How to add new file format

Original : Wed May 23 19:05:07 EST 2001 Update 1 : Fri Jul 11 22:12:38 EST 2003

This document will attempt to explain as fully as possible how to add code to libsndfile to allow the reading and writing of new file types. By new file type I particularly mean a new header type rather than a new encoding method for an existing file type.

This HOWTO will take the form of a step by step guide. It will assume that you have all required tools including :

These should all be available on the GNU ftp site:

To help make these steps clearer let’s suppose we are adding support for the Whacky file format whose files contain ‘W’,’A’,’C’ and ‘K’ as the first four bytes of the file format. Lets also assume that Whacky files contain PCM encoded data.

Step 1

Create a new .c file in the src/ directory of the libsndfile source tree. The file name should be reasonable descriptive so that is is obvious that files of the new type are handled by this file. In this particular case the file might be named ‘whacky.c’.

Step 2

Add your new source code file to the build process.

Edit the file src/ and add the name of your file handler to the FILESPECIFIC list of handlers. This list looks something like this:

FILESPECIFIC = aiff.c au.c au_g72x.c nist.c paf.c raw.c samplitude.c \
                svx.c wav.c wav_float.c wav_gsm610.c wav_ima_adpcm.c \

Then, run the script named ‘reconf’ in the libsndfile top level directory, which will run autoconf and other associated tools. Finally run “./configure” in the top level directory. You may want to use the “–disable-gcc-opt” option to disable gcc optimisations and make debugging with gdb/ddd easier.

Step 3

Add a unique identifier for the new file type.

Edit src/sndfile.h and find the enum containing the SF_FORMAT_XXX identifiers. Since you will be adding a major file type you should add your identifier to the top part of the list where the values are above 0x10000 in value. The easiest way to do this is to find the largest value in the list, add 0x10000 to it and make that your new identifier value. The identifier should be something like SF_FORMAT_WACK.

Step 4

Add code to the file type recogniser function.

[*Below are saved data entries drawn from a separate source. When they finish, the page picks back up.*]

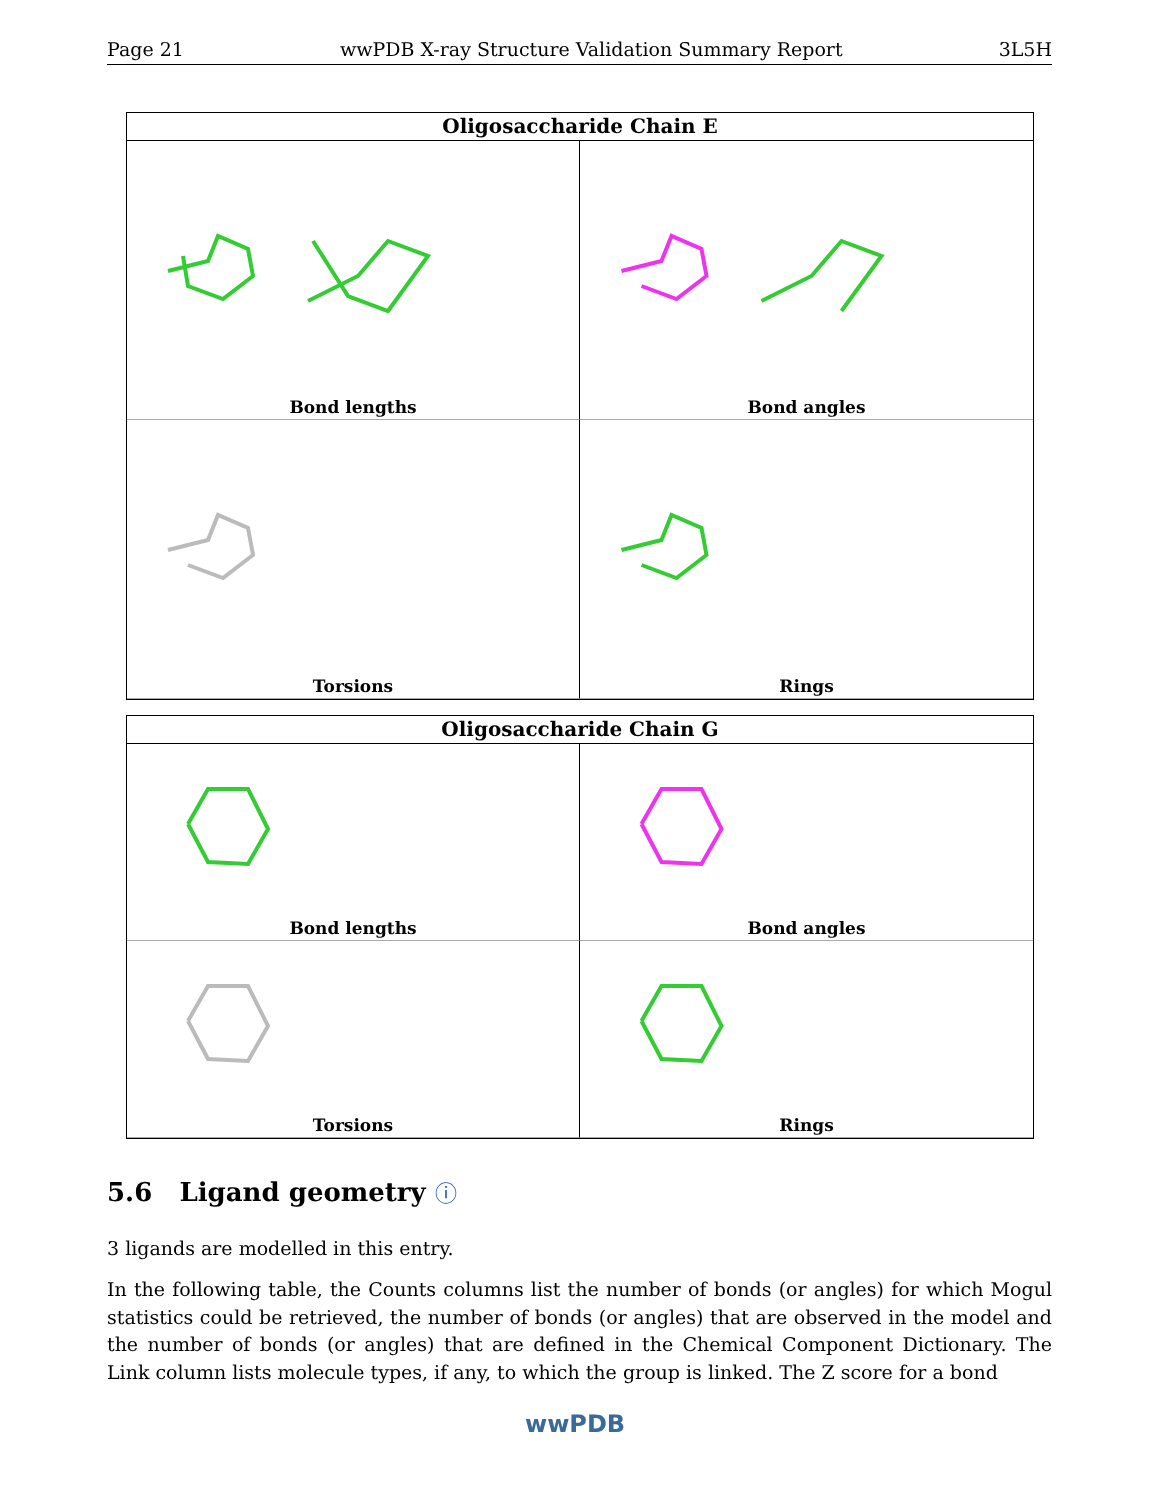Page 21 wwPDB X-ray Structure Validation Summary Report 3L5H
Oligosaccharide Chain E
Bond lengths
Bond angles
Torsions
Rings
Oligosaccharide Chain G
Bond lengths
Bond angles
Torsions
Rings
5.6 Ligand geometry ⓘ
3 ligands are modelled in this entry.
In the following table, the Counts columns list the number of bonds (or angles) for which Mogul statistics could be retrieved, the number of bonds (or angles) that are observed in the model and the number of bonds (or angles) that are defined in the Chemical Component Dictionary. The Link column lists molecule types, if any, to which the group is linked. The Z score for a bond
wwPDB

Edit src/sndfile.c and find the function guess_file_type (). This function reads the first 3 ints of the file and from that makes a guess at the file type. In our case we would add:

if (buffer [0] == MAKE_MARKER ('W','A','C','K'))
    return SF_FORMAT_WACK ;

The use of the MAKE_MARKER macro should be pretty obvious and it is defined at the top of file should you need to have a look at it.

Step 5

Add a call to your open function from psf_open_file ().

Edit src/sndfile.c and find the switch statement in psf_open_file (). It starts like this:

switch (filetype)
{   case SF_FORMAT_WAV :
            error = wav_open (psf) ;
            break ;

    case SF_FORMAT_AIFF :
            error = aiff_open (psf) ;
            break ;

Towards the bottom of this switch statement your should add one for the new file type. Something like:

    case    SF_FORMAT_WACK :
            sf_errno = whacky_open (psf) ;
            break ;

Step 6

Add prototypes for new open read and open write functions.

Edit src/common.h, go to the bottom of the file and add something like

int     whacky_open   (SF_PRIVATE *psf) ;

Step 7

Implement your open read function. The best way to do this is by coding something much like one of the other file formats. The file src/au.c might be a good place to start.

In src/whacky.c you should now implement the function whacky_open() which was prototyped in src/common.h. This function should return 0 on success and a non-zero number on error.

Error values are defined in src/common.h in a enum which starts at SFE_NO_ERROR. When adding a new error value, you also need to add an error string to the SndfileErrors array in src/sndfile.c.

To parse the header of your new file type you should avoid using standard read/ write/seek functions (and the fread/fwrite/fseek etc) and instead use psf_binheader_readf () which is implemented and documented in src/common.h.

During the parsing process, you should also print logging information to libsndfile’s internal log buffer using the psf_log_printf() function.

At the end of the open read process, you should have set a number of fields in the SF_PRIVATE structure pointed to by psf.